Arnau Rafús

Personal information
- Full name: Arnau Rafús Aulet
- Date of birth: 27 April 2003 (age 23)
- Place of birth: Vic, Spain
- Height: 1.90 m (6 ft 3 in)
- Position: Goalkeeper

Youth career
- Vic Riuprimer
- 2016–2023: Barcelona

Senior career*
- Years: Team / Apps / (Gls)
- 2023: Barcelona B / 3 / (0)
- 2023–2025: Valladolid B / 28 / (0)
- 2025: Valladolid / 1 / (0)
- 2025–2026: Cultural Leonesa / 0 / (0)

= Arnau Rafús =

Spanish footballer (born 2003)

Arnau Rafús Aulet (born 27 April 2003) is a Spanish professional footballer who plays as a goalkeeper.

==Career==
===Barcelona===
Born in Vic, Barcelona, Catalonia, Rafús joined FC Barcelona's La Masia in 2016, from Vic Riuprimer REFO FC. In January 2023, after recovering from a knee injury and the promotion of Iñaki Peña to the first team, he was registered in the reserves with the number 24 jersey.

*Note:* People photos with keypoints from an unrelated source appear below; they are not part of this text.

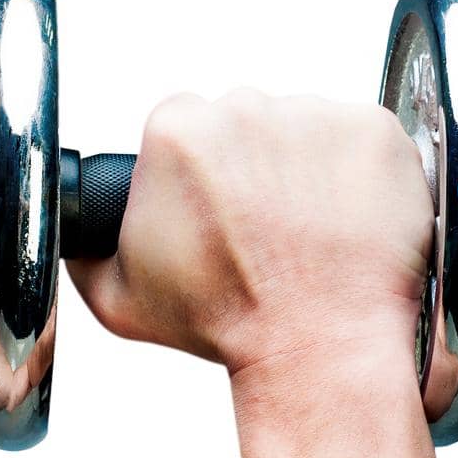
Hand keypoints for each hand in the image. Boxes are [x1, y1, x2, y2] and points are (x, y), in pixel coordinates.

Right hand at [65, 90, 432, 379]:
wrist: (317, 348)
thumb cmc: (228, 325)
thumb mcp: (120, 302)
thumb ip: (86, 253)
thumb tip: (82, 232)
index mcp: (176, 132)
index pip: (183, 130)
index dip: (199, 178)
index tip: (215, 213)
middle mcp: (246, 109)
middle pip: (246, 124)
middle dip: (253, 169)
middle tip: (266, 231)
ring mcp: (316, 116)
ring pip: (306, 130)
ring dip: (307, 172)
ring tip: (309, 235)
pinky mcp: (374, 131)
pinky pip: (362, 140)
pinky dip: (359, 177)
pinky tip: (345, 224)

Rafús made his senior debut with Barça Atlètic on 15 January 2023, starting in a 2–1 Primera Federación home win over CF La Nucía. He featured in two further matches for the side before suffering an adductor injury in March.

===Valladolid===
On 21 July 2023, Rafús signed a two-year deal with Real Valladolid, being initially assigned to the B-team in Segunda Federación. After becoming a regular starter with the B's in the 2023–24 campaign, he made his first team – and La Liga – debut on 29 March 2025, starting in a 2–1 away loss to Real Sociedad as starter Karl Hein was out injured.

===Cultural Leonesa===
On 7 July 2025, Segunda División side Cultural y Deportiva Leonesa announced the signing of Rafús on a one-year deal.